When we became gluten-free, we took a moment to think about why wheat flour is so prevalent throughout human culinary traditions.  It is in everything, in almost every genre of food we could think of.  Agro-environmental geographer that I am, I started wondering, just what is the history, politics, and economics behind the “other” flours?  What are these lesser known grains that others use around the world, but receive little notice in our wheat flour cooking culture?  What cooking and baking strengths do each have, and how easy can we find them in this newly gluten-aware world.

As I manage to find these flours and try them out, I’ll add new A-Z posts featuring what I did with that flour and what I learned about its culture and history.  I don’t know how long it will take to get through the main ones, but if anyone has suggestions, feel free to share!  Right now I’m working off of the list in Bette Hagman’s The Gluten Free Gourmet.  If you have anything to add, please do!

Despite its name, buckwheat is not related to wheat.  From what I pieced together from Wikipedia, and an alternative field crop manual I found from the University of Wisconsin extension office (http://www.hort.purdue.edu/newcrop/afcm/buckwheat.html) , buckwheat is native to SE Asia.  It was an easy crop for people to move around because it grows best in short, cool seasons and the soil it grows in can be of poor quality.  It doesn’t like lots of nitrogen (usually when you add fertilizer to soil, you’re adding nitrogen back in).  This was an early crop brought to North America by the Europeans, and in the few places it is grown in the US, it seems to be east of the Mississippi still.

Before adopting a gluten-free diet, we used to eat buckwheat pancakes (we know them as ploys) and as soba noodles with Japanese dishes.  We discovered, however, that typically buckwheat is mixed with regular wheat.  We have yet to try pure buckwheat pancakes, and the pure buckwheat soba noodles always stick and clump together, which is a disappointment.  I’m sure I’ll have posts in the future about successes with buckwheat.  For now, the consistent way I’ve found success with buckwheat is as a replacement for whole wheat flours.

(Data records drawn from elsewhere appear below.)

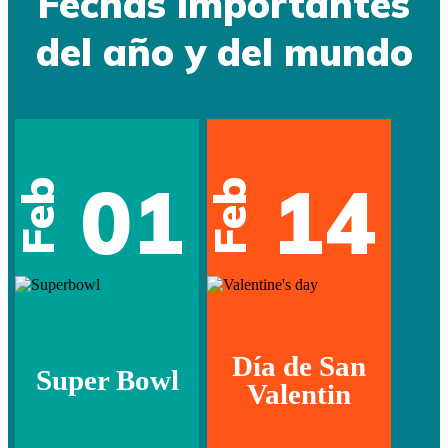
Fechas importantes
del año y del mundo
01
14
Feb
Feb
Día de San
Super Bowl
Valentin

Buckwheat has an earthy, nutty flavor, and it is strong.  A little does go a long way.  I have found that even in cakes that call for whole wheat flour, buckwheat does well.

-The Chapatis Experiment

We had a dear friend over for diner a couple of weekends ago, and she unwittingly agreed to be our guinea pig.  We used to live in the same town, and Indian food was one of our favorite genres of food to share.  A couple of months back I stumbled across this fabulous recipe for paneer masala (http://funnfud.blogspot.com/2008/03/paneer-butter-masala-restaurant-style.html).  Since going gluten-free, we haven’t had any bread with our Indian food.  Company was the perfect excuse to try.

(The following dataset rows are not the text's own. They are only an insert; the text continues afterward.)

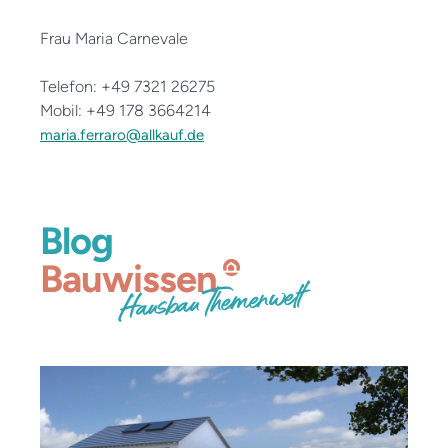
Frau Maria Carnevale
Telefon: +49 7321 26275
Mobil: +49 178 3664214
maria.ferraro@allkauf.de
Blog
Bauwissen
Hausbau Themenwelt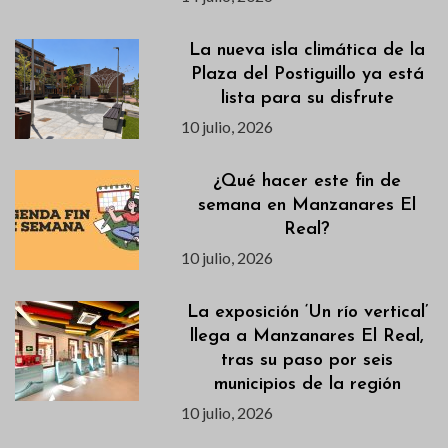
La nueva isla climática de la
Plaza del Postiguillo ya está
lista para su disfrute
10 julio, 2026
¿Qué hacer este fin de
semana en Manzanares El
Real?
10 julio, 2026
La exposición ‘Un río vertical’
llega a Manzanares El Real,
tras su paso por seis
municipios de la región
10 julio, 2026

I decided to combine two different chapatis recipes, one from Madhur Jaffrey’s An Invitation to Indian Cooking, and one from a book called The Higher Taste, which is distributed by the International Society for Krishna Consciousness.  From Jaffrey, I took smaller proportions, and the idea that I could cut the whole wheat flour 1/2 and 1/2 with all-purpose flour.  From The Higher Taste,  I took the addition of yogurt to the dough, which I thought might help bind the bread in case my replacements for wheat didn’t have the right properties.

I used:

1/2 cup bean 4 flour blend (a post on this is forthcoming!)

1/2 cup buckwheat flour

less than 1/2 cup yogurt

1/2 cup water

The dough came together well, but getting dough to come together seems like the easy part.  It is getting the dough to work that is hard!

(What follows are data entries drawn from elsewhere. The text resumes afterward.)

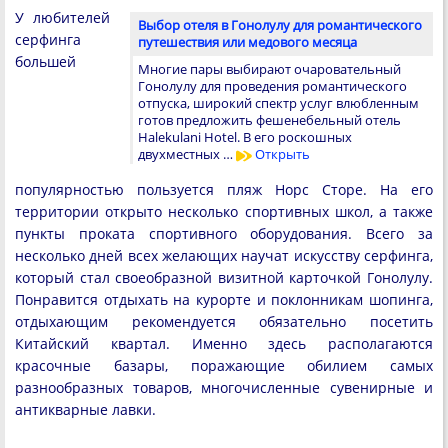
У любителей
Выбор отеля в Гонолулу для романтического
серфинга
путешествия или медового месяца
большей
Многие пары выбирают очаровательный
Гонолулу для проведения романтического
отпуска, широкий спектр услуг влюбленным
готов предложить фешенебельный отель
Halekulani Hotel. В его роскошных
двухместных …
Открыть
популярностью пользуется пляж Норс Сторе. На его
территории открыто несколько спортивных школ, а также
пункты проката спортивного оборудования. Всего за
несколько дней всех желающих научат искусству серфинга,
который стал своеобразной визитной карточкой Гонолулу.
Понравится отдыхать на курорте и поклонникам шопинга,
отдыхающим рекомендуется обязательно посетить
Китайский квартал. Именно здесь располагаются
красочные базары, поражающие обилием самых
разнообразных товаров, многочисленные сувенирные и
антикварные лавки.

The dough did work, and it formed perfect little balls.  They turned out well, and the flavor was good.  The only problem was on our end.  We didn’t have a good way to heat them over a gas flame to make them poof up.  So, we can’t claim this was a success completely, since we don’t know if the buckwheat will puff the way wheat will, but it did taste good and it worked for scooping up the yummy paneer masala!  Even our dinner guest seemed pleased!